Each line starting at the one that contains "M48 1867 146 1513 176 1390" and ending at the one that contains "M900 1502 945 1548 972 1578 990 1590" must be returned exactly, and the rest of the listing is left out.

────────────────────

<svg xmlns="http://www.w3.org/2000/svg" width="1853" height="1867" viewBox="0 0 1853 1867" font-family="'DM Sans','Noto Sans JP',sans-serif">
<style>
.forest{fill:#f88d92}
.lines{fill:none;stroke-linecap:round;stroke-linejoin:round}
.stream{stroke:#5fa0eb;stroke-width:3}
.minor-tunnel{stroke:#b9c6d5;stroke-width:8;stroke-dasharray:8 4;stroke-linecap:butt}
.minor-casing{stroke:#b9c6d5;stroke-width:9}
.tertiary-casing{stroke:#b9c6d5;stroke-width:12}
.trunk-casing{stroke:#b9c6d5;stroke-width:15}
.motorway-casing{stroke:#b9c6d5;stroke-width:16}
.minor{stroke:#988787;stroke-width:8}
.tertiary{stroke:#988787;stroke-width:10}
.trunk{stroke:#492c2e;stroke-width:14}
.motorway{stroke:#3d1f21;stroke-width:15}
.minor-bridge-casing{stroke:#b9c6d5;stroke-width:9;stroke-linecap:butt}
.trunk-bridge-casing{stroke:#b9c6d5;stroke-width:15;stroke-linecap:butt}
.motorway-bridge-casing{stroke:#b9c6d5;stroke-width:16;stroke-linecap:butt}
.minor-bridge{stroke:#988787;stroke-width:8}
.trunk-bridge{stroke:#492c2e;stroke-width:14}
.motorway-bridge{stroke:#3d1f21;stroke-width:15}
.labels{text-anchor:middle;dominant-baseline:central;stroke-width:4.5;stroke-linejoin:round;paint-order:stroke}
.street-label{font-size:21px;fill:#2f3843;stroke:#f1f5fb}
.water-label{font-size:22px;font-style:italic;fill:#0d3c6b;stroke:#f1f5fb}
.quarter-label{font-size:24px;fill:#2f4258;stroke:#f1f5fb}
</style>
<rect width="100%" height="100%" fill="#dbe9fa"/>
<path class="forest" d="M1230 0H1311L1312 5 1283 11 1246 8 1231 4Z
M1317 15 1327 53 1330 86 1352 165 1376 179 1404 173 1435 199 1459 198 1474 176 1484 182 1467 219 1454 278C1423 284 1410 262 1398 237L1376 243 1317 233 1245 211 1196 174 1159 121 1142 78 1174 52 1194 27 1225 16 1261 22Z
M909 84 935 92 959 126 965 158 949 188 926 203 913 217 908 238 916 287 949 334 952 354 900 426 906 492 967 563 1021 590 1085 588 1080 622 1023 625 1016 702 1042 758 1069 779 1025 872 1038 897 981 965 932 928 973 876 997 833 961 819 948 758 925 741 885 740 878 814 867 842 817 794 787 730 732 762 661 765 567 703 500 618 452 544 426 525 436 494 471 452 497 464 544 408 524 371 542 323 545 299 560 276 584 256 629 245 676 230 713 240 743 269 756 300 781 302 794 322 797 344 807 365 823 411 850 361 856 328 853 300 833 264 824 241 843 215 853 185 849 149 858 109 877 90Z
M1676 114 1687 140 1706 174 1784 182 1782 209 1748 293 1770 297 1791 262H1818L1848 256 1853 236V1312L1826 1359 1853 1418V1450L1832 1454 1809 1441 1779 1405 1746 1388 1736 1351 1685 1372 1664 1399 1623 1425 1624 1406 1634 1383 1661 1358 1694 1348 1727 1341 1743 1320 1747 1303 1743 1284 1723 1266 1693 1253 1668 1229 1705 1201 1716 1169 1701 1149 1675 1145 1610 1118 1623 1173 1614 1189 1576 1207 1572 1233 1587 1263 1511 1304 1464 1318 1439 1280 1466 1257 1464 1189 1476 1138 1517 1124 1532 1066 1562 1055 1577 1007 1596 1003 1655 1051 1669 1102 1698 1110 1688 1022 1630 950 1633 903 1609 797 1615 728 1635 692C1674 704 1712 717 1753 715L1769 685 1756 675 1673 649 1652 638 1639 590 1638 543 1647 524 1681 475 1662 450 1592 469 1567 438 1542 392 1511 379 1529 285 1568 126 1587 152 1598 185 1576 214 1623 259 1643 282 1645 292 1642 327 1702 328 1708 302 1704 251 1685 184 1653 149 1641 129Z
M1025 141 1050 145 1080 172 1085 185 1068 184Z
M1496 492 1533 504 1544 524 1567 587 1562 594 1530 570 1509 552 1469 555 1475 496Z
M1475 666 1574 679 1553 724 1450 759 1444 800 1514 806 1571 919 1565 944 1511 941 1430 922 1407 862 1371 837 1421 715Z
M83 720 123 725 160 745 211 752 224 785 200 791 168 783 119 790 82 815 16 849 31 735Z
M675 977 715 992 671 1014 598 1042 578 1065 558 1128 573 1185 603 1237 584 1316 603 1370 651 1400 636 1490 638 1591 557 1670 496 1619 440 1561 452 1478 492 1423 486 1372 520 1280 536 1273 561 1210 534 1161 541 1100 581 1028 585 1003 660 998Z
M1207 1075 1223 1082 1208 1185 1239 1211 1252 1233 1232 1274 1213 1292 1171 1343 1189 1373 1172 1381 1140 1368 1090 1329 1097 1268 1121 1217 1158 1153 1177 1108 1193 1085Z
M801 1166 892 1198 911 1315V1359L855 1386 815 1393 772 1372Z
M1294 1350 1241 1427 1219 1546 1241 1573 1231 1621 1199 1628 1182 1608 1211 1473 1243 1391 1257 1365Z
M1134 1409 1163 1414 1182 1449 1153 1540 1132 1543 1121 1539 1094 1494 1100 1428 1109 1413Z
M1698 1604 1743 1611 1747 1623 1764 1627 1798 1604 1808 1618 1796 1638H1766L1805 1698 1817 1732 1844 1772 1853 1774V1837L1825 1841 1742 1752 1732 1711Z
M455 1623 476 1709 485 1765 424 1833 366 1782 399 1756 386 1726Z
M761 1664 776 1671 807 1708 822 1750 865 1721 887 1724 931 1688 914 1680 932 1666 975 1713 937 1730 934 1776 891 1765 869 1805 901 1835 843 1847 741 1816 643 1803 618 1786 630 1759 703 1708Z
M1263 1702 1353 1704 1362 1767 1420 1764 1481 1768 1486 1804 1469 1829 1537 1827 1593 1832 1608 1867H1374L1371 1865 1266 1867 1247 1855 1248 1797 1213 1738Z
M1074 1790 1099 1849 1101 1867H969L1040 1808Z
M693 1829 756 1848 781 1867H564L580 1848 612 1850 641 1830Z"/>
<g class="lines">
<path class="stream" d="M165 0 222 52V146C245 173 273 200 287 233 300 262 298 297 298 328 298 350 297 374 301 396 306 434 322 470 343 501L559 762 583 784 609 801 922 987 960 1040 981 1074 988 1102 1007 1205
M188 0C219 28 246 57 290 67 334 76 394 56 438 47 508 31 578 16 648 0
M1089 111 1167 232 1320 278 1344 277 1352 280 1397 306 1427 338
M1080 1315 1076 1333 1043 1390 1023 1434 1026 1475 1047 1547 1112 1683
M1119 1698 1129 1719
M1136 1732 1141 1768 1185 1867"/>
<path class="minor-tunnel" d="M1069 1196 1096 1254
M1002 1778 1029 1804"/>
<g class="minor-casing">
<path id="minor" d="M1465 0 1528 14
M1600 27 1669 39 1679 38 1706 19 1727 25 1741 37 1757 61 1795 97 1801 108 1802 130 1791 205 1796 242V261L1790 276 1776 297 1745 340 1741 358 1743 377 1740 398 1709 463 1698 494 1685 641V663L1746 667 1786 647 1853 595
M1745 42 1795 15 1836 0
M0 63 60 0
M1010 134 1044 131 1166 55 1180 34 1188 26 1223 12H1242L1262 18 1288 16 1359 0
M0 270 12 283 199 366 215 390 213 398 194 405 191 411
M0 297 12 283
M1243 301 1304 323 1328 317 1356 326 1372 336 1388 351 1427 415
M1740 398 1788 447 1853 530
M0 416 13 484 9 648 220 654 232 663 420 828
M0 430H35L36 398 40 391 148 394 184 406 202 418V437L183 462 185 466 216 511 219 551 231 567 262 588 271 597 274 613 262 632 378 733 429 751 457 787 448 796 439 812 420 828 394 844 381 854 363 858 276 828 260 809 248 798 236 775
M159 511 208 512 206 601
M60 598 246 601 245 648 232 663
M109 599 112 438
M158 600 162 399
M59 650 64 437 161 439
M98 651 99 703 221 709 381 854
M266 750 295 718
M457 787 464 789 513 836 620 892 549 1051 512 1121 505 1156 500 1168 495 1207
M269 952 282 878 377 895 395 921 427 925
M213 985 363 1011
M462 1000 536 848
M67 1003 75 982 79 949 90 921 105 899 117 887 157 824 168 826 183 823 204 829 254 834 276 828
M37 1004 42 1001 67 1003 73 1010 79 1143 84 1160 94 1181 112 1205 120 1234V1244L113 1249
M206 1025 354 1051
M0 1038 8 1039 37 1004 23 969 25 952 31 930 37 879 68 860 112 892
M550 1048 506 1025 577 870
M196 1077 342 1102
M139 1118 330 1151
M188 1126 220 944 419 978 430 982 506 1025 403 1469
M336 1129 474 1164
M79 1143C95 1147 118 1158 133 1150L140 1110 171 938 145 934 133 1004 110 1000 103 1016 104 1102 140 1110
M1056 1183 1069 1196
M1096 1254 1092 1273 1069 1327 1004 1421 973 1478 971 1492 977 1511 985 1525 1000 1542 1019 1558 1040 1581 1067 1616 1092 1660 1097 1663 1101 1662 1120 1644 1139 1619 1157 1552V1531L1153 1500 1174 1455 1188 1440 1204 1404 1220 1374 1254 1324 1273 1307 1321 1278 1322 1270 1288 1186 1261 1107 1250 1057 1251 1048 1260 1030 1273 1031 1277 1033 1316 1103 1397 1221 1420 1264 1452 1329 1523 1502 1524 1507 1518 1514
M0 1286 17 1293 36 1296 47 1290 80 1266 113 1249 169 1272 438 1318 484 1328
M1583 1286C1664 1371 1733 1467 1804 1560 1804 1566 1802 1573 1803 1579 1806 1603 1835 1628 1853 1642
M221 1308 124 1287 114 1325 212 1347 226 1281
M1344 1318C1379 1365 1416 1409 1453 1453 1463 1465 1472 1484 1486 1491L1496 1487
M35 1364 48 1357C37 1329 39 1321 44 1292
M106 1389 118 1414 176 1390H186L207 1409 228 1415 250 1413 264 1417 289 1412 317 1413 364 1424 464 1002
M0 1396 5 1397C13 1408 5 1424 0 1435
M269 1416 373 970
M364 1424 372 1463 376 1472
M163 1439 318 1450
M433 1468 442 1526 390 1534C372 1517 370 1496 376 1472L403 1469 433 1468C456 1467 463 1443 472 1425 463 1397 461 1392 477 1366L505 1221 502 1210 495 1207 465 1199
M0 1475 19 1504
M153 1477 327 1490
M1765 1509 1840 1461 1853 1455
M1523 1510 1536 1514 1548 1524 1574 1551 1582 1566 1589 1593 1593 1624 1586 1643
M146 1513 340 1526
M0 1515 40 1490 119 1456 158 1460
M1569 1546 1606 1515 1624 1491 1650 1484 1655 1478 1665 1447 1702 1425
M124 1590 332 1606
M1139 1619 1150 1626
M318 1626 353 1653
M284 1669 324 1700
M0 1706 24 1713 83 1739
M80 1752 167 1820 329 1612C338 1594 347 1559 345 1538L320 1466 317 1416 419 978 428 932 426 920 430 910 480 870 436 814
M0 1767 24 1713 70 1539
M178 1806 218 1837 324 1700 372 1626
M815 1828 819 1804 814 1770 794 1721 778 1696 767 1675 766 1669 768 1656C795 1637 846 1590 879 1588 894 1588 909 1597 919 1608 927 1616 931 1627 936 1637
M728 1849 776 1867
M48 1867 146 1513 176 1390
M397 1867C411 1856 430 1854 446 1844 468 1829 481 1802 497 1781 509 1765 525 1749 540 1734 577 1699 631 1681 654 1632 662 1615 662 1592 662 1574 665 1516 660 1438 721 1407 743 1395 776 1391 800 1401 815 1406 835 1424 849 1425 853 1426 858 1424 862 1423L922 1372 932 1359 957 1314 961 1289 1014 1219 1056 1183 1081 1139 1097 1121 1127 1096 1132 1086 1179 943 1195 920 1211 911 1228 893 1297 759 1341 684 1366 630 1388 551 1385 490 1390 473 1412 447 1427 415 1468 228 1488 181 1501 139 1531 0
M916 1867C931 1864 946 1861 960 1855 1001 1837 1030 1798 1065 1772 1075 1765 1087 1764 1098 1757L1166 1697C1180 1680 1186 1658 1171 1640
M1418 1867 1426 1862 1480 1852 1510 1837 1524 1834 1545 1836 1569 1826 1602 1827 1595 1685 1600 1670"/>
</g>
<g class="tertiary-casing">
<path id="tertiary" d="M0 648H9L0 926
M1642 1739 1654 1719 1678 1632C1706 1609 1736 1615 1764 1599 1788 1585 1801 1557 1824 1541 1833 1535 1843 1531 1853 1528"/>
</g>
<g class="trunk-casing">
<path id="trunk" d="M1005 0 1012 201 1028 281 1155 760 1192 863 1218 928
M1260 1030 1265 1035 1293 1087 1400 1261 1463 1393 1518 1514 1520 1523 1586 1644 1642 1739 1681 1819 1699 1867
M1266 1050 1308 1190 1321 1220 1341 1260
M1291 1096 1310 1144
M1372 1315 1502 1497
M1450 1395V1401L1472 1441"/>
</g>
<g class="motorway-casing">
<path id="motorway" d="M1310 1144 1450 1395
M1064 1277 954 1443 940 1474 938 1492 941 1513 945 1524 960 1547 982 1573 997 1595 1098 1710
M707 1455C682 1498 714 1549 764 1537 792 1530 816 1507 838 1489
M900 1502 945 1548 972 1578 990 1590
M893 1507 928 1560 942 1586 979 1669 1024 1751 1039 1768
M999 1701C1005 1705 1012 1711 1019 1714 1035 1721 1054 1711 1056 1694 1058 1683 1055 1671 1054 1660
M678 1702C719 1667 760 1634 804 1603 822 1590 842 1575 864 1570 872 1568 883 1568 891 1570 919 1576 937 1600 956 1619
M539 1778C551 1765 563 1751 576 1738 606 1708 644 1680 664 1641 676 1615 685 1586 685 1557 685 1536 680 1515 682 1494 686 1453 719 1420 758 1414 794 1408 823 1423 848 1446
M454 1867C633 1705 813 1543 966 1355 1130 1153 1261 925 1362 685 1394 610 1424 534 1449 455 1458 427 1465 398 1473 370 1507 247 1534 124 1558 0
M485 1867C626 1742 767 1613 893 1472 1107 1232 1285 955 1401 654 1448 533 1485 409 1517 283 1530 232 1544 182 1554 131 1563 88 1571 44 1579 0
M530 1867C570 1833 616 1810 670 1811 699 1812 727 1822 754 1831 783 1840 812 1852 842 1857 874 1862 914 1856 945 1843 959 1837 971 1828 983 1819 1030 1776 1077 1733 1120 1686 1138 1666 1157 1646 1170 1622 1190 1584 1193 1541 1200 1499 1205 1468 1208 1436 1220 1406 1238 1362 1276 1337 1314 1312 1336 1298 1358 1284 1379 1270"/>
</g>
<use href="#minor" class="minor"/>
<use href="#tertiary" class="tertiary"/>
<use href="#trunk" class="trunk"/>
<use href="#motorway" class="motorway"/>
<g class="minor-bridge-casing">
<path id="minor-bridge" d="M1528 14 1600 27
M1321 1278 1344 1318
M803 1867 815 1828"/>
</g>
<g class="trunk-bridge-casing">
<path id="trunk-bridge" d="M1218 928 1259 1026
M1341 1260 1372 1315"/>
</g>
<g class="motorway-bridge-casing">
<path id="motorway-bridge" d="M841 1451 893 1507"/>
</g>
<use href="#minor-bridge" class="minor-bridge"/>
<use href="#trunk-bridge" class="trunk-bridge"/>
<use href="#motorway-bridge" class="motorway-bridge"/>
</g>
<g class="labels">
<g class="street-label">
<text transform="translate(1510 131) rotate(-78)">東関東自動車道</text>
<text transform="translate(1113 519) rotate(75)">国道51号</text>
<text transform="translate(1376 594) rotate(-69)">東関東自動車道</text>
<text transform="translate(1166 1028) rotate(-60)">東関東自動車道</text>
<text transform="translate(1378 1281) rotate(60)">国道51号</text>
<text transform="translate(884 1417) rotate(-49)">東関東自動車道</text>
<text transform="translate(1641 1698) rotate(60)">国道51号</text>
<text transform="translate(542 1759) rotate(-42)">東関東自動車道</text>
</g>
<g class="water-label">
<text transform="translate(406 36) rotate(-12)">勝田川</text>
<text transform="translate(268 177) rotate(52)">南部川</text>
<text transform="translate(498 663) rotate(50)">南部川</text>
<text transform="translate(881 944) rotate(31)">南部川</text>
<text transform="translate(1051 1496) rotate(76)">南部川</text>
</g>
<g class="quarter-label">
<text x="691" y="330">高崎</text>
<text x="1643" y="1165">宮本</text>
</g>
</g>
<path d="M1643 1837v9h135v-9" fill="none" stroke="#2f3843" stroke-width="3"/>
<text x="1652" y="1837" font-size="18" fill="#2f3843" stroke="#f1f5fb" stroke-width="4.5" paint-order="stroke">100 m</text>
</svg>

────────────────────

▸ Solution to the problem
M48 1867 146 1513 176 1390
M397 1867C411 1856 430 1854 446 1844 468 1829 481 1802 497 1781 509 1765 525 1749 540 1734 577 1699 631 1681 654 1632 662 1615 662 1592 662 1574 665 1516 660 1438 721 1407 743 1395 776 1391 800 1401 815 1406 835 1424 849 1425 853 1426 858 1424 862 1423L922 1372 932 1359 957 1314 961 1289 1014 1219 1056 1183 1081 1139 1097 1121 1127 1096 1132 1086 1179 943 1195 920 1211 911 1228 893 1297 759 1341 684 1366 630 1388 551 1385 490 1390 473 1412 447 1427 415 1468 228 1488 181 1501 139 1531 0
M916 1867C931 1864 946 1861 960 1855 1001 1837 1030 1798 1065 1772 1075 1765 1087 1764 1098 1757L1166 1697C1180 1680 1186 1658 1171 1640
M1418 1867 1426 1862 1480 1852 1510 1837 1524 1834 1545 1836 1569 1826 1602 1827 1595 1685 1600 1670"/>
</g>
<g class="tertiary-casing">
<path id="tertiary" d="M0 648H9L0 926
M1642 1739 1654 1719 1678 1632C1706 1609 1736 1615 1764 1599 1788 1585 1801 1557 1824 1541 1833 1535 1843 1531 1853 1528"/>
</g>
<g class="trunk-casing">
<path id="trunk" d="M1005 0 1012 201 1028 281 1155 760 1192 863 1218 928
M1260 1030 1265 1035 1293 1087 1400 1261 1463 1393 1518 1514 1520 1523 1586 1644 1642 1739 1681 1819 1699 1867
M1266 1050 1308 1190 1321 1220 1341 1260
M1291 1096 1310 1144
M1372 1315 1502 1497
M1450 1395V1401L1472 1441"/>
</g>
<g class="motorway-casing">
<path id="motorway" d="M1310 1144 1450 1395
M1064 1277 954 1443 940 1474 938 1492 941 1513 945 1524 960 1547 982 1573 997 1595 1098 1710
M707 1455C682 1498 714 1549 764 1537 792 1530 816 1507 838 1489
M900 1502 945 1548 972 1578 990 1590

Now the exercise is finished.